Há uma contradição de base no
populismo da afirmação. Para
que pintar o que os operários já
podiam ver antes da pintura (e
sem precisar dela)? Seria simples
ignorar a contradição se por trás
dela não houvesse um grande artista. O mistério é saber por que
Liu Xiaodong insiste em dizer um
lugar-comum desses, que se adequaria com perfeição aos preceitos do realismo socialista no qual
ele se formou, mas não aos seus
quadros, que fazem ver justamente o que não se podia ver antes deles, por mais prosaicas que pareçam as cenas neles representadas.
Por mais que se reconheçam
vestígios do realismo socialista
nas telas de Liu Xiaodong, alguma coisa vem perturbar esse socialismo e esse realismo. Podem
ser os operários jogando cartas,
de cuecas, no telhado do prédio
diante da represa das Três Gargantas; ou dois operários sem camisa, um de pé nos ombros do outro, segurando um poste, enquanto duas galinhas jazem no chão,
mortas; ou um ciclista atropelado
à noite, caído no meio da estrada.
São quadros que representam o
sinistro recalcado sob a aparente
tranqüilidade das cenas mais banais e familiares.
No centro do painel principal
da exposição de San Francisco,
dois homens com as mãos nos
bolsos, separados por alguns metros e de costas para o espectador,
observam do alto de uma das
margens a massa de água cinzenta da represa das Três Gargantas.
Contemplam imóveis um mundo
em extinção. À esquerda, três figuras infantis sinistras, armadas
com uma pistola e um cutelo, vêm
subindo a colina na direção do espectador.

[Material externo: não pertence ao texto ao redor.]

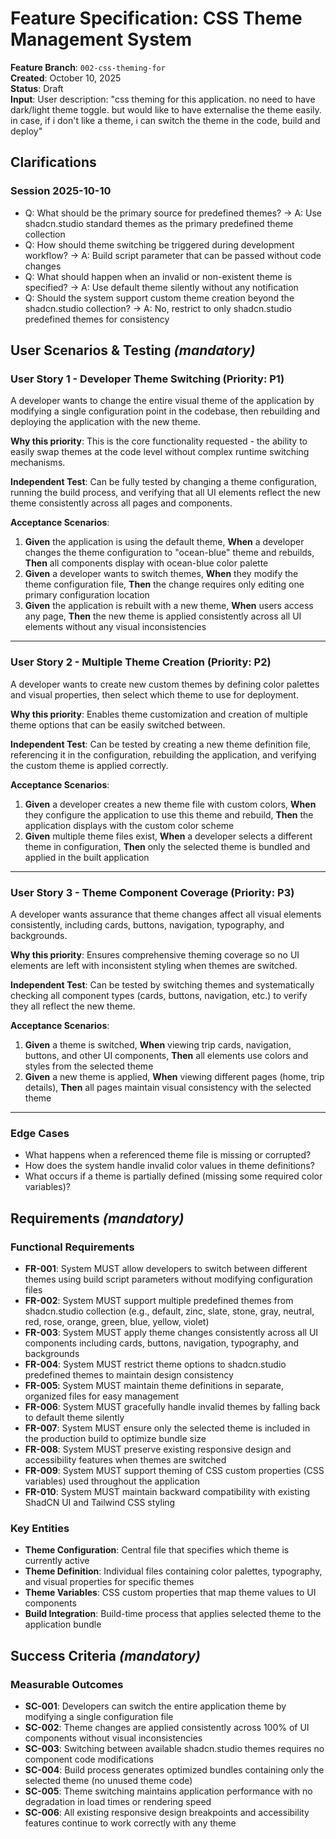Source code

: # Feature Specification: CSS Theme Management System

**Feature Branch**: `002-css-theming-for`  
**Created**: October 10, 2025  
**Status**: Draft  
**Input**: User description: "css theming for this application. no need to have dark/light theme toggle. but would like to have externalise the theme easily. in case, if i don't like a theme, i can switch the theme in the code, build and deploy"

## Clarifications

### Session 2025-10-10

- Q: What should be the primary source for predefined themes? → A: Use shadcn.studio standard themes as the primary predefined theme collection
- Q: How should theme switching be triggered during development workflow? → A: Build script parameter that can be passed without code changes
- Q: What should happen when an invalid or non-existent theme is specified? → A: Use default theme silently without any notification
- Q: Should the system support custom theme creation beyond the shadcn.studio collection? → A: No, restrict to only shadcn.studio predefined themes for consistency

## User Scenarios & Testing *(mandatory)*

### User Story 1 - Developer Theme Switching (Priority: P1)

A developer wants to change the entire visual theme of the application by modifying a single configuration point in the codebase, then rebuilding and deploying the application with the new theme.

**Why this priority**: This is the core functionality requested - the ability to easily swap themes at the code level without complex runtime switching mechanisms.

**Independent Test**: Can be fully tested by changing a theme configuration, running the build process, and verifying that all UI elements reflect the new theme consistently across all pages and components.

**Acceptance Scenarios**:

1. **Given** the application is using the default theme, **When** a developer changes the theme configuration to "ocean-blue" theme and rebuilds, **Then** all components display with ocean-blue color palette
2. **Given** a developer wants to switch themes, **When** they modify the theme configuration file, **Then** the change requires only editing one primary configuration location
3. **Given** the application is rebuilt with a new theme, **When** users access any page, **Then** the new theme is applied consistently across all UI elements without any visual inconsistencies

---

### User Story 2 - Multiple Theme Creation (Priority: P2)

A developer wants to create new custom themes by defining color palettes and visual properties, then select which theme to use for deployment.

**Why this priority**: Enables theme customization and creation of multiple theme options that can be easily switched between.

**Independent Test**: Can be tested by creating a new theme definition file, referencing it in the configuration, rebuilding the application, and verifying the custom theme is applied correctly.

**Acceptance Scenarios**:

1. **Given** a developer creates a new theme file with custom colors, **When** they configure the application to use this theme and rebuild, **Then** the application displays with the custom color scheme
2. **Given** multiple theme files exist, **When** a developer selects a different theme in configuration, **Then** only the selected theme is bundled and applied in the built application

---

### User Story 3 - Theme Component Coverage (Priority: P3)

A developer wants assurance that theme changes affect all visual elements consistently, including cards, buttons, navigation, typography, and backgrounds.

**Why this priority**: Ensures comprehensive theming coverage so no UI elements are left with inconsistent styling when themes are switched.

**Independent Test**: Can be tested by switching themes and systematically checking all component types (cards, buttons, navigation, etc.) to verify they all reflect the new theme.

**Acceptance Scenarios**:

1. **Given** a theme is switched, **When** viewing trip cards, navigation, buttons, and other UI components, **Then** all elements use colors and styles from the selected theme
2. **Given** a new theme is applied, **When** viewing different pages (home, trip details), **Then** all pages maintain visual consistency with the selected theme

---

### Edge Cases

- What happens when a referenced theme file is missing or corrupted?
- How does the system handle invalid color values in theme definitions?
- What occurs if a theme is partially defined (missing some required color variables)?

## Requirements *(mandatory)*

### Functional Requirements

- **FR-001**: System MUST allow developers to switch between different themes using build script parameters without modifying configuration files
- **FR-002**: System MUST support multiple predefined themes from shadcn.studio collection (e.g., default, zinc, slate, stone, gray, neutral, red, rose, orange, green, blue, yellow, violet)
- **FR-003**: System MUST apply theme changes consistently across all UI components including cards, buttons, navigation, typography, and backgrounds
- **FR-004**: System MUST restrict theme options to shadcn.studio predefined themes to maintain design consistency
- **FR-005**: System MUST maintain theme definitions in separate, organized files for easy management
- **FR-006**: System MUST gracefully handle invalid themes by falling back to default theme silently
- **FR-007**: System MUST ensure only the selected theme is included in the production build to optimize bundle size
- **FR-008**: System MUST preserve existing responsive design and accessibility features when themes are switched
- **FR-009**: System MUST support theming of CSS custom properties (CSS variables) used throughout the application
- **FR-010**: System MUST maintain backward compatibility with existing ShadCN UI and Tailwind CSS styling

### Key Entities

- **Theme Configuration**: Central file that specifies which theme is currently active
- **Theme Definition**: Individual files containing color palettes, typography, and visual properties for specific themes
- **Theme Variables**: CSS custom properties that map theme values to UI components
- **Build Integration**: Build-time process that applies selected theme to the application bundle

## Success Criteria *(mandatory)*

### Measurable Outcomes

- **SC-001**: Developers can switch the entire application theme by modifying a single configuration file
- **SC-002**: Theme changes are applied consistently across 100% of UI components without visual inconsistencies
- **SC-003**: Switching between available shadcn.studio themes requires no component code modifications
- **SC-004**: Build process generates optimized bundles containing only the selected theme (no unused theme code)
- **SC-005**: Theme switching maintains application performance with no degradation in load times or rendering speed
- **SC-006**: All existing responsive design breakpoints and accessibility features continue to work correctly with any theme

À direita, outros seis
personagens também parecem ter
interrompido o que estavam fazendo para olhar para o pintor/
espectador. Alguns lembram as figuras de James Ensor.
A perspectiva é perturbadora. O
centro do quadro é um vórtice. Lá
embaixo, à esquerda, vê-se a
imensa barragem em construção,
com guindastes e o que resta de
uma cidade. A perspectiva suga e
paralisa o olhar, pondo o espectador num lugar de desequilíbrio e
de vertigem. De onde estamos, tudo parece prestes a desabar, já
não resta nada a fazer. O mundo
está lá, mas o observador está a
um passo de despencar no abismo
da paisagem. Basta um passo em
falso.
Para desequilibrar ainda mais
a noção de espaço, dois patos em
primeiro plano fazem evoluções
no ar, num estranho vôo, um deles aparentemente abatido por
um tiro. A perspectiva foi transformada em voragem.
A China é a representação máxima das contradições do capitalismo contemporâneo: todos sabem que os efeitos do seu crescimento, do qual parece depender a
sobrevivência da economia mundial, serão devastadores. Os observadores de Liu Xiaodong contemplam, fascinados, impotentes
e impassíveis como nós, a destruição do mundo tal como o conhecemos.